I never developed any particular loathing for Coldplay, but never saw any particular mystery in the idea that anyone might have done so. They sounded like an absurdly formulaic version of something which might have been more listenable under other circumstances, music for estate agents and automotive commercials, music for photogenic home insurance couples who'd listen to U2 but would rather not have to think about those kids in Africa with flies on their faces - corporate angst; and that's even before we get to Gwyneth's fanny candles.

Nevertheless, God Put a Smile Upon Your Face really wormed its way into my head - a song which sounds like the moment before a thunderstorm stretched out to three minutes, a depressive, doom-laden crescendo running away from itself. I would have bought the 7" but I'm not sure it existed, and CD singles always seemed like a bit of a waste of time, so here I am with an entire album - eleven fucking tracks. Strangely, tracks two to five were all singles, preserved here as a big chunk of hits at the beginning of the album and serving as a lesson in why it's taken me two decades to buy a cheap second-hand copy. It's not that In My Place, Clocks, or The Scientist are poor songs so much as that they're the same fucking song, and hearing it every thirteen minutes or so on whatever turdy indie station we kept it locked to at work used to get pretty fucking painful some weeks. Hearing them again after twenty years without the additional gurgling testimony of Jono Coleman or Christian O'Connell or some other dreadful fucking twat is less painful than I expected, and the more I listen, the more obvious it becomes that it's the context rather than the songs. This may also tally with the fact that God Put a Smile Upon Your Face didn't do anything like so well as the other three singles and never quite got to the point of outstaying its welcome at East Dulwich SDO.

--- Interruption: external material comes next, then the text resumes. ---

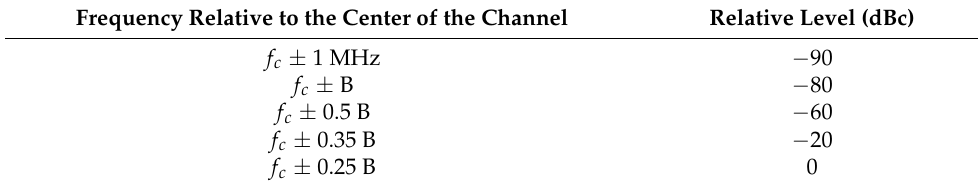
Table 4. Break points of the unwanted emission mask (B:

Starting again at the beginning, allowing Coldplay a fair crack at the whip and ignoring both the terrible name and unfortunate association with Gwyneth's fanny candles, this isn't a bad album. In fact I find it unusually listenable. It isn't really that the good stuff amounts to the tracks which weren't singles, although there's a subtle difference in mood which probably accounts for In My Place, Clocks and The Scientist having been picked out; but the material you may not already have heard a million times somehow sounds more like a real band, and certainly less formulaic in pushing all those emo buttons with wistful verses building up to the same crescendo every time. Wikipedia gives their influences as bog standard hyper-mainstream shite but to me they sound like a post-psychedelic band, essentially Codeine with bigger production and Beatley chord changes; and this album is a lot more depressive than you might expect. I realise that this record should be shite but isn't probably doesn't fully qualify as praise, but I'm still slightly stunned to find myself listening to Coldplay and enjoying it. Had we never heard of them, had we not had to endure so many years of having them shoved down our throats over and over and over, it might be easier to listen past the bullshit and appreciate what they do.